Les Etats-Unis, ou plutôt “Gringolandia” comme Frida Kahlo surnommait le pays, n’avaient plus accueilli une exposition de cette ampleur consacrée à l’artiste mexicaine depuis bien longtemps. A partir du 8 février, le Brooklyn Museum présente “Les apparences peuvent être trompeuses”, une plongée dans l’univers de la talentueuse peintre au style charismatique. Iconique même.
“C’est l’une des femmes artistes les plus adorées du XXe siècle”, lance, mercredi 6 février, Anne Pasternak, la directrice du Brooklyn Museum. “Quand on voit la manière dont les Mexicains sont dépeints aux Etats-Unis, c’est maintenant qu’il faut montrer la magnifique histoire et culture de ce pays”, ajoute-t-elle, en référence au mur que Donald Trump s’échine à vouloir construire à la frontière pour éviter une “invasion” de prétendus dangereux immigrés.
L’exposition, qui contient 11 tableaux et plus de 150 photos, présente des objets personnels découverts en 2004 dans la “Casa Azul”, la maison du quartier Coyoacán à Mexico City où a vécu Frida Kahlo la majeure partie de sa vie. Des bijoux, son maquillage, sa boîte à couture… Les pièces principales sont les somptueuses tenues colorées de l’artiste et ses corsets, ornés de dessins et de miroirs, symboles de son infirmité suite à un accident de bus à l’âge de 18 ans, et de la douleur qui l’accompagna jusqu’à sa mort en 1954.
Créativité, force de caractère, engagement
Il ne s’agit pas ici de simples fétiches pour adeptes de la “Fridamania”. Ces possessions recèlent des preuves de la créativité, de la force de caractère et des engagements de l’artiste.
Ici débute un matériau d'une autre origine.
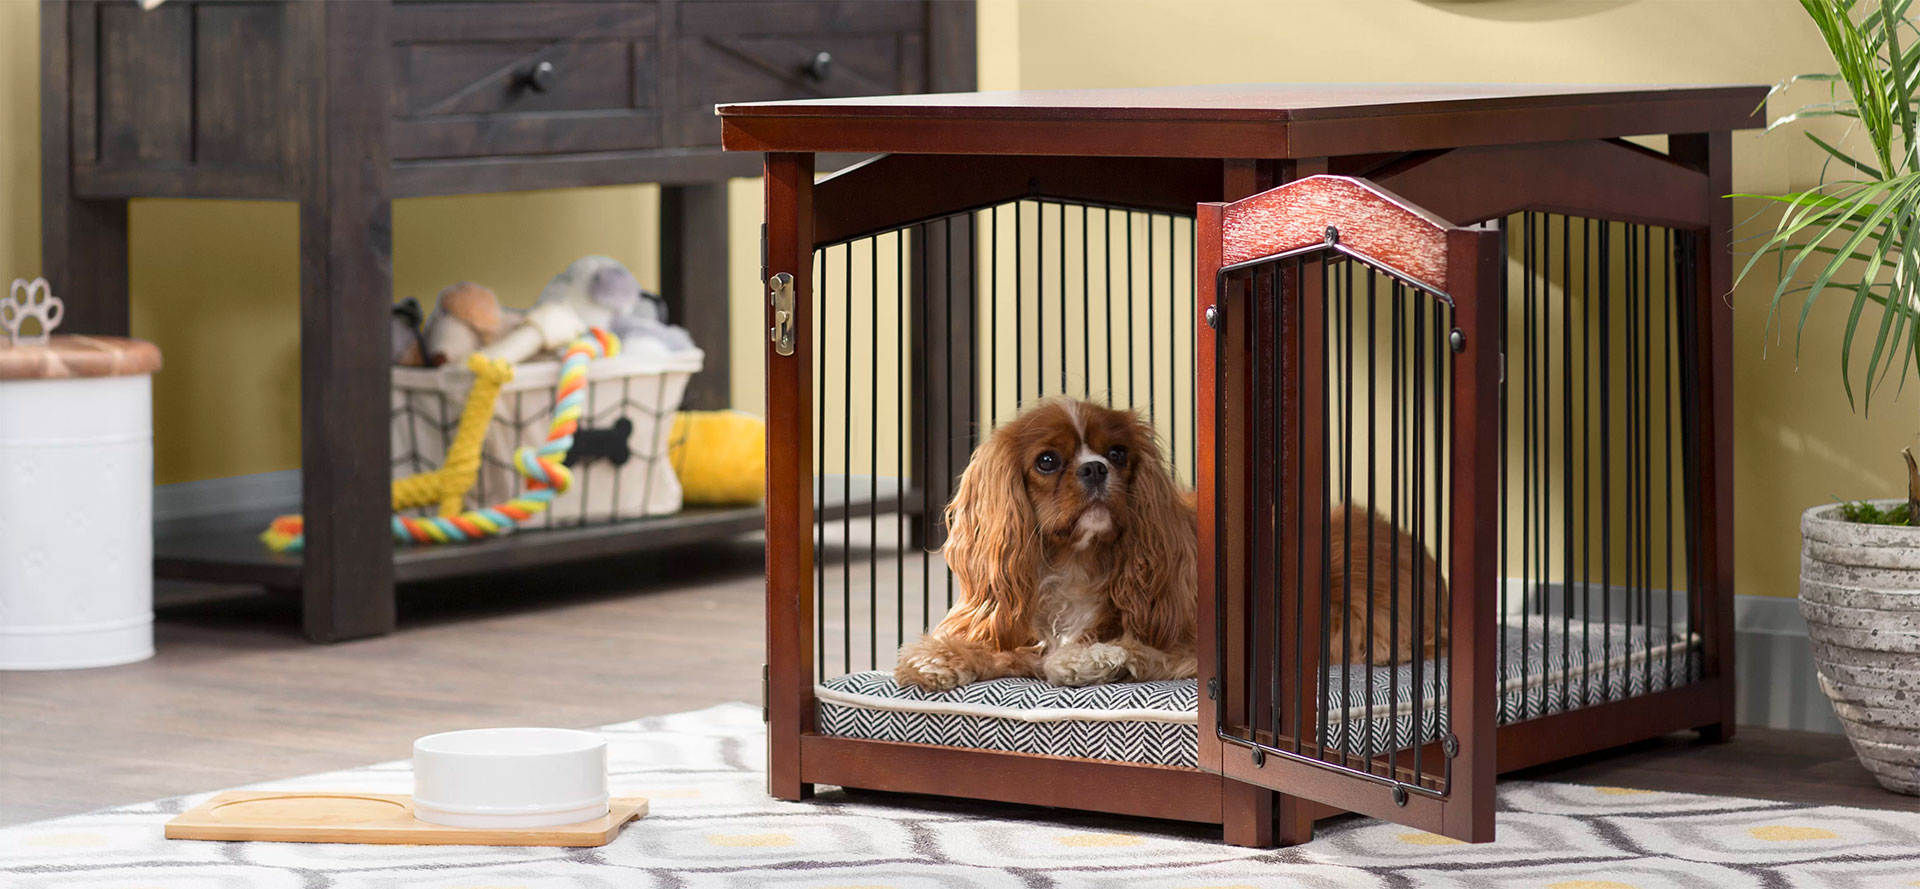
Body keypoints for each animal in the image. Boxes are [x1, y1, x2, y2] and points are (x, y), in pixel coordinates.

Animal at [890, 399, 1190, 695]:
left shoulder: (1184, 645)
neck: (1074, 563)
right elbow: (1001, 651)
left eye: (1117, 454)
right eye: (1047, 461)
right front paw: (939, 657)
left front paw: (1088, 656)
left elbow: (1146, 648)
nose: (1095, 467)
Comme ces corsets sur lesquels elle a peint faucilles et marteaux, en référence à l’idéologie communiste qu’elle embrassait. Les élégantes jupes et chemises, très amples, étaient quant à elles choisies par Frida Kahlo pour affirmer son identité mexicaine tout en lui permettant de masquer son handicap à la jambe dû à une polio contractée à 6 ans.
De nombreuses photos présentent également une facette puissante de Frida Kahlo : une femme libre qui contrôle son image, cigarette à la main et posture déterminée, et dont la construction de l’identité dépasse les stéréotypes de genre. On la voit ainsi sur un cliché vêtue en homme lors du mariage de sa soeur. On l’observe, sur des portraits d’une grande intensité réalisés par l’un de ses nombreux amants Nickolas Muray, afficher sa pilosité faciale brute en même temps que son extrême coquetterie, gros bijoux et fleurs dans les cheveux.
Tout chez Frida Kahlo nous invite à voir au-delà des apparences. En 1933, alors qu’elle répondait à un journaliste de Detroit News, elle avait envoyé valser l’image d’épouse de Diego Rivera, célèbre peintre mexicain, qu’on essayait de lui coller. “Rivera se débrouille plutôt bien pour un petit garçon, mais c’est moi la grande artiste”, avait-elle affirmé.